February 16th, 2026

It all starts with endings...

Daisy asks why do we hold on, and what’s the cost of not letting go? 

I’ve been thinking a lot about endings. Why do we hold on, and what’s the cost of not letting go? 


We are living through the first great unmooring of the 21st Century. It might be 2026, but the post-war system that has defined stability since 1945 is fracturing. The rules of the game have changed and we are being offered a choice: to be complicit and carry on, in the hope that ‘normal’ will return, or take up the charge to imagine and action something different. To design new pathways and act with agency to come together and hope. But how can you even start to ask questions about what next, when you’re holding on to what was? 


I don’t know about you, but right now my brain feels like a swarm of bees.
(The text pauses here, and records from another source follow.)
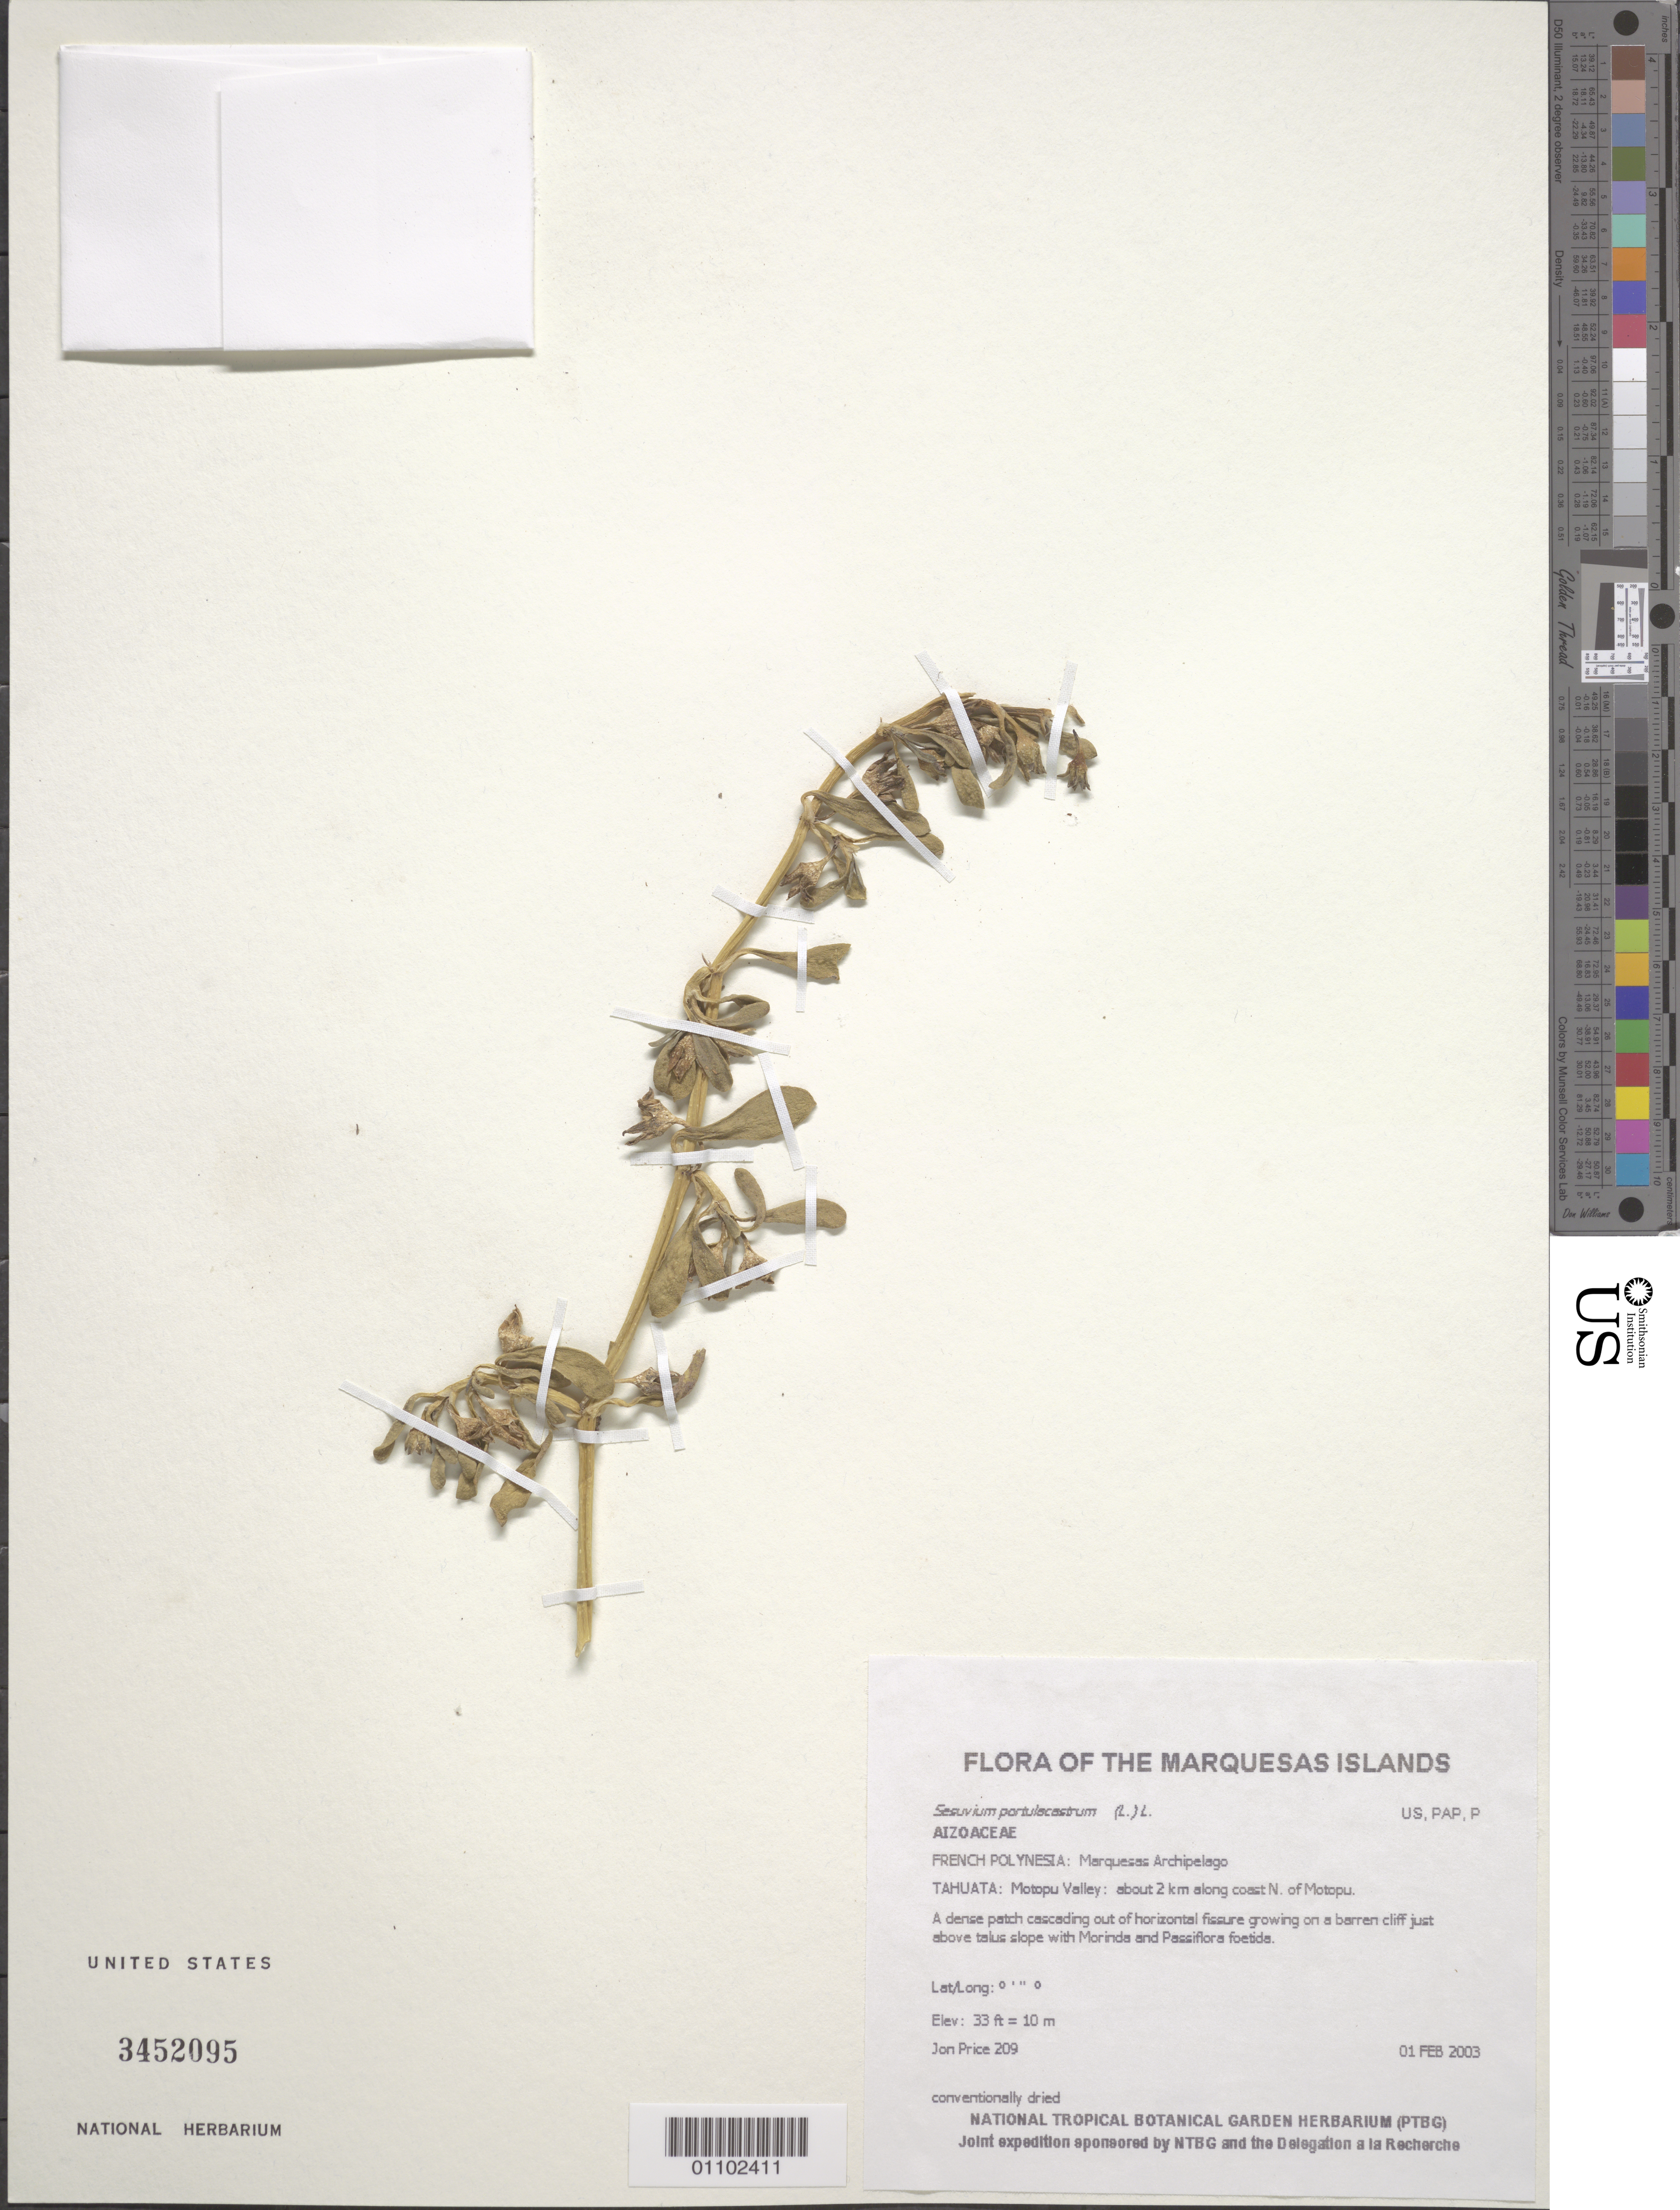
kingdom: Plantae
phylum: Tracheophyta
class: Magnoliopsida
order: Caryophyllales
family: Aizoaceae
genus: Sesuvium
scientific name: Sesuvium portulacastrum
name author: (L.) L.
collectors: J. Price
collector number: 209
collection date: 2003-02-01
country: French Polynesia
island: Tahuata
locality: Motopu Valley: about 2 km along coast N. of Motopu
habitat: A dense patch cascading out of horizontal fissure growing on a barren cliff just above talus slope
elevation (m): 10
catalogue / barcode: US 3452095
Noisy, unsettled, in disarray and searching for a north star. My head knows that we need space in order to create, but my heart fears the change required. 


Professionally, there are so many reasons we avoid endings. Sunk cost fallacy, identity attachment, fear of admitting failure, exhaustion and the belief that it’s easier to keep going than fight to stop, hope that it will all suddenly start working. And maybe because it feels kinder to keep something limping on than to admit it no longer works. But ruinous empathy is not the same as service to a mission.


At the heart I think it’s because we don't have permission or, more importantly, we don’t have rituals for endings. But the cost of not ending things is already being paid. It’s being paid in burnout and stagnation and complicity instead of in deliberate choices. 


In the charity sector we have rituals for launching things: strategies, campaigns, programmes, brands. We measure personal and professional progress on the new, the shiny, the launches and the milestones. But we have no rituals for stopping. Or if we do, that process is frequently painful, sometimes accusatory, and (IMHO) not particularly healthy. We view endings through the lens of failure, with blame and with finality. Or (and I personally think this might be worse), we end things and then immediately move on, expecting everyone involved to just let go and get on with what’s next.  


We hold no space for grief. So if you were to reimagine this transition, what would it look like to ritualise responsible endings? To gather a team not just to announce closure, but to honour contribution, extract learning, and consciously redistribute what remains?


When a tree falls in the forest, it has a chance of becoming what's called a nurse log. The decaying trunk holds moisture, moderates temperature, and offers a stable surface. New saplings grow directly out of the dead wood. Nothing goes to waste. Decay is not passive; it's a platform for new growth. So what if we treated our endings the same way? Not as destruction, but as composting. What if, instead of burning everything down, we dismantled carefully and asked: what component parts do we keep? What knowledge, relationships, insight can we carry forward into whatever comes next? 


Endings will happen with or without us. We can choose how we lead them. To close something well, to honour it and to harvest from what it taught us. To release it without shame and create the pause to recognise the space it once filled. To create new rituals for endings. Because too often we keep things alive not because they serve the mission, but because we fear being associated with their closure. We protect our authorship and our legacy.


“Death is only the end if you assume the story is about you”. If the story is bigger than your tenure, your brand, your lifetime, then ending is not erasure, it’s stewardship.